A gente não trabalha com a entrega de alimentos direto para as pessoas beneficiadas, mas sim para organizações sociais que atendem as pessoas em vulnerabilidade. O mapeamento é feito de diversas formas, há entidades que entram em contato conosco, por exemplo. Já em cidades menores, fazemos uma busca ativa, entrando em contato com prefeituras ou organizações, associações locais que possam nos indicar organizações sociais. E mantemos tudo no nosso banco de dados, porque quando surge um parceiro em uma determinada cidade, já temos uma organização mapeada. A ideia é conectar entidades e doadores em regiões próximas, mas podem haver exceções. 

Quantas entidades a Connecting Food já ajudou?

Atualmente temos mais de mil pontos de doação, estamos em quase 300 cidades, nos 27 estados. Já gerenciamos mais de 13 mil toneladas de alimentos, quase 580 organizações sociais, já complementamos mais de 25 milhões de pratos com essa gestão. 

Qual o caminho para empresas que queiram ser doadoras?

Basta entrar em contato conosco, pelo nosso site ou redes sociais. Então, nós avaliamos qual a necessidade da empresa. Existem algumas que já fazem doações, mas que querem, por exemplo, a integração com os indicadores, ou mesmo melhorar a capilaridade, possibilitando que os alimentos cheguem a outras organizações.

Então, fazemos esse diagnóstico da necessidade e implementamos esse processo nas empresas. 

O que são as iniciativas Todos à Mesa e o Pacto Contra a Fome?

O Todos à Mesa foi fundado, em conjunto, pela Connecting Food e o iFood, e é a primeira coalizão brasileira de empresas focadas na redução do desperdício de alimentos e em estratégias para minimizar os impactos da fome.

Essa coalizão já tem mais de 30 empresas brasileiras, dentre as maiores produtoras de alimentos e maiores varejistas do país.Trabalhamos uma área de advocacy, que é a área de políticas públicas para impulsionar a doação de alimentos no país, a redistribuição de alimentos e a redução do desperdício.

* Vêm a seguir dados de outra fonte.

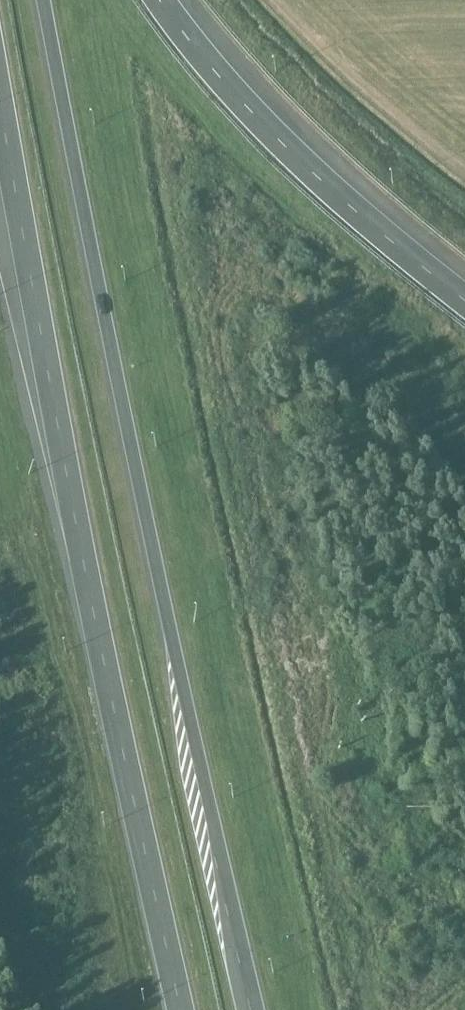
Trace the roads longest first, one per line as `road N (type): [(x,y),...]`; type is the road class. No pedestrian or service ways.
road 1 (trunk): [(0,120),(101,649),(180,1009)]
road 2 (trunk): [(251,1009),(116,372)]
road 3 (motorway): [(464,300),(291,152),(160,0)]
road 4 (motorway): [(116,372),(42,0)]

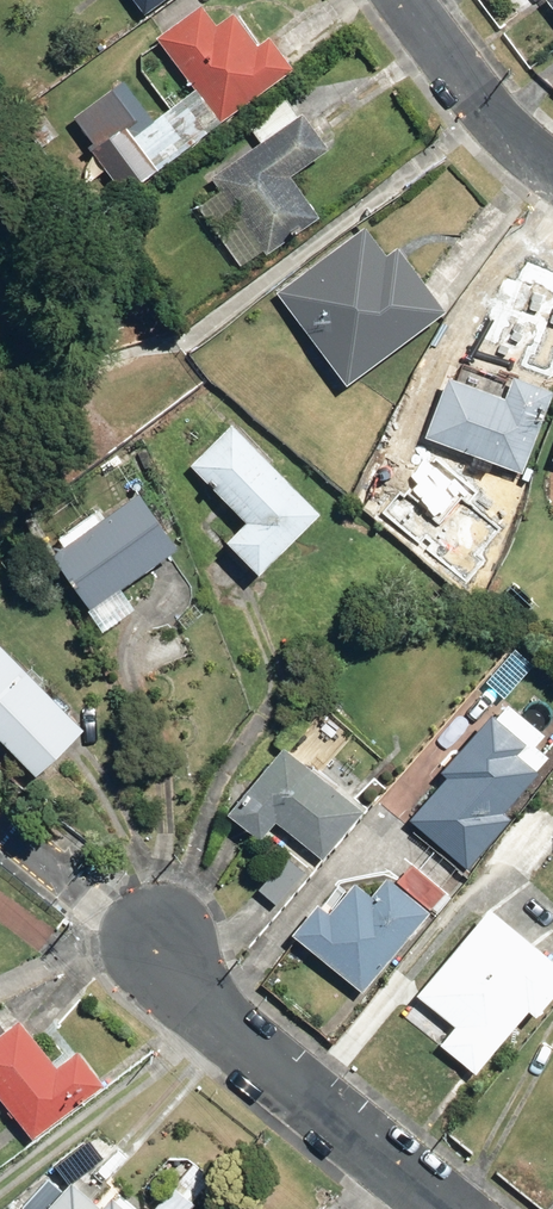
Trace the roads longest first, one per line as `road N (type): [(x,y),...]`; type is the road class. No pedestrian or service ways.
road 1 (residential): [(463,1208),(182,977),(168,933)]
road 2 (residential): [(552,169),(523,149),(406,0)]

Temos um pilar chamado de operações, cujo objetivo é promover as melhores práticas dentro de processos industriais ou varejos, para melhoria operacional das doações. E um pilar de comunicação, como é que a gente divulga mais informações com relação a essa área. 

Já o Pacto Contra a Fome tem a estrutura de uma organização social, que trabalha com políticas e iniciativas voltadas à redução da fome no país. Eu fui uma das 40 cofundadoras desta iniciativa, e atualmente trabalhamos levando informações, avaliando como potencializar projetos. 

Nosso trabalho também é disseminar informação e conhecimento, por meio da educação e de treinamentos, que vão desde a manipulação adequada dos alimentos até cuidados relativos ao transporte e armazenamento.